Inspiré du livre qu'Irène Frachon a publié il y a quelques années, intitulé Mediator 150 mg, combien de morts ?, le scénario s'attarde à l'affaire judiciaire, bien sûr, mais se concentre surtout sur une femme qui doit mener seule un combat inégal contre des corporations afin de faire éclater la vérité. La forte personnalité d'Irène a permis aux artisans de transformer cette histoire en vrai film de cinéma.

« Avec Emmanuelle, il fallait aussi se poser la question, rappelle Sidse Babett Knudsen. Qu'est-ce que nous pouvons apporter de plus ? Cette femme exceptionnelle s'exprime déjà magnifiquement à la télé, elle accorde des interviews, bref, elle est déjà très connue des Français. Il fallait trouver un moyen de rendre son histoire universelle, parce que ça indique à quel point les citoyens peuvent avoir du pouvoir quand ils se mobilisent. On a besoin de ce genre d'histoires présentement. »

Un personnage de cinéma

De son côté, Emmanuelle Bercot, fille de chirurgien cardiaque, précise qu'au départ, la proposition que lui ont faite les productrices du film ne l'enthousiasmait guère. La rencontre avec Irène Frachon a tout fait basculer.
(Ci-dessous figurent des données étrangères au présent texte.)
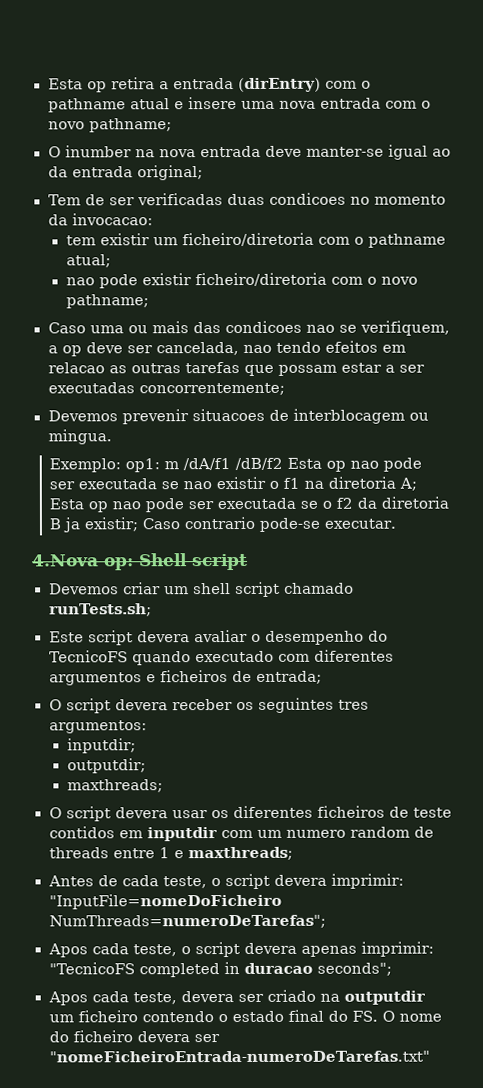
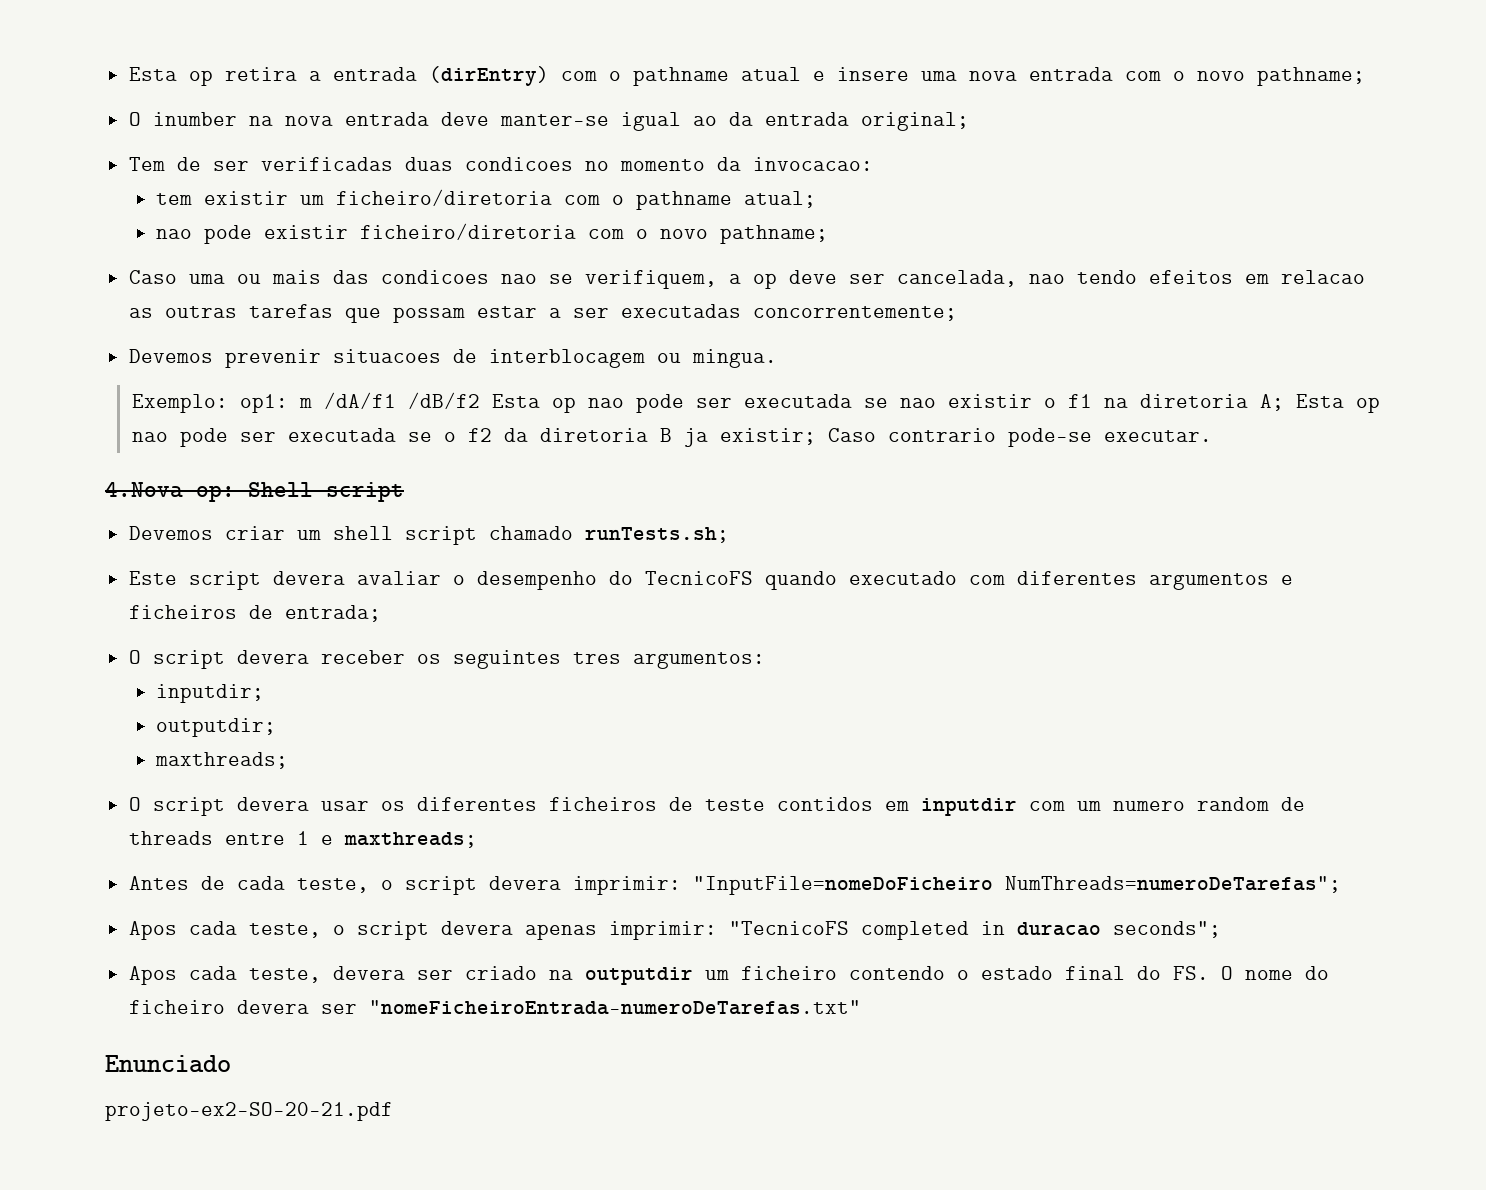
(431, 1056) none -> [105,1055,231,1073] [105,1102,393,1121] // Enunciado // projeto-ex2-SO-20-21.pdf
« J'ai vu en Irène un vrai personnage de cinéma », explique Emmanuelle Bercot.

« Si Irène était une scientifique tirée à quatre épingles, je n'aurais jamais fait ce film, explique la cinéaste. C'est grâce au personnage, et ce tempérament haut en couleur, qu'on a envie de voir de quoi il en retourne. Quand on dit d'Irène qu'elle est la Erin Brockovich française, je vois le rapprochement. Les deux femmes se sont battues toutes seules et n'ont que faire des conventions. Irène s'est transformée en machine de guerre. Rien ne prédisposait pourtant cette petite pneumologue de province, mère de quatre enfants, à devenir une lanceuse d'alerte emblématique en France. »
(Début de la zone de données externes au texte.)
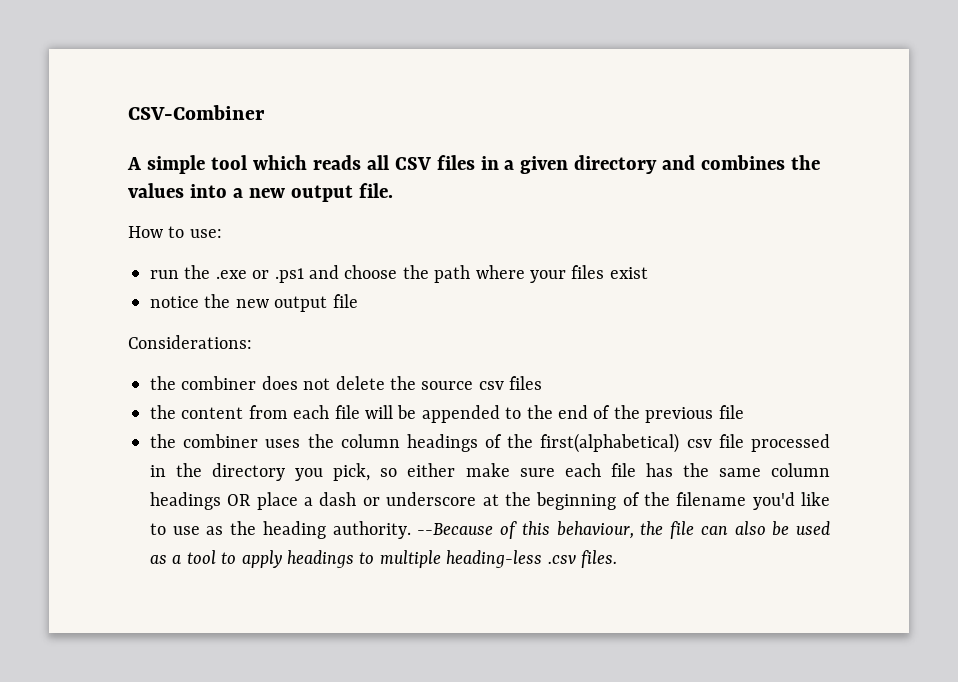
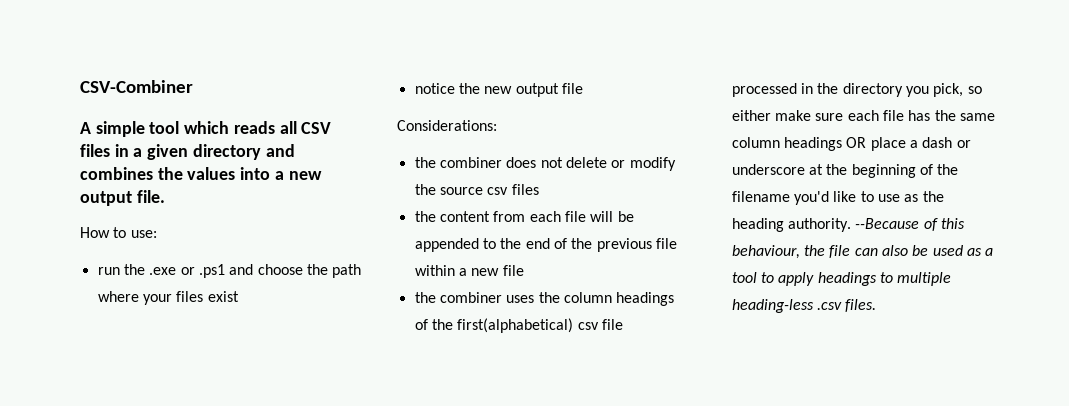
(385, 383) none -> [611,157,676,171] or modify
(744, 412) none -> [414,265,524,276] within a new file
Au-delà du cinéma, La fille de Brest aurait assurément pu susciter une discussion plus large sur le plan social, notamment à propos des lobbys de toutes natures et de la puissance des corporations.

« Cette discussion aurait été souhaitable, mais elle n'a pas vraiment eu lieu, reconnaît la réalisatrice. Pour cela, il aurait fallu que le film devienne un phénomène de cinéma. Cela dit, Irène est très heureuse de l'existence de La fille de Brest. Parce qu'un long métrage aura toujours plus d'impact qu'un livre, ne serait-ce que grâce au nombre de gens qui le voient. Le récit qu'elle a publié était d'ailleurs plus technique que divertissant. Je voulais que le film soit accessible au grand public, qu'il emprunte la forme d'un thriller. »

La fille de Brest prendra l'affiche le 31 mars.

Les frais de voyage ont été payés par Unifrance.

Photo Arthur Mola, Archives Associated Press

C’est grâce à l’actrice Catherine Deneuve (à gauche) que la réalisatrice Emmanuelle Bercot (à droite) a pu repêcher Sidse Babett Knudsen  pour camper le rôle d’Irène Frachon dans La fille de Brest.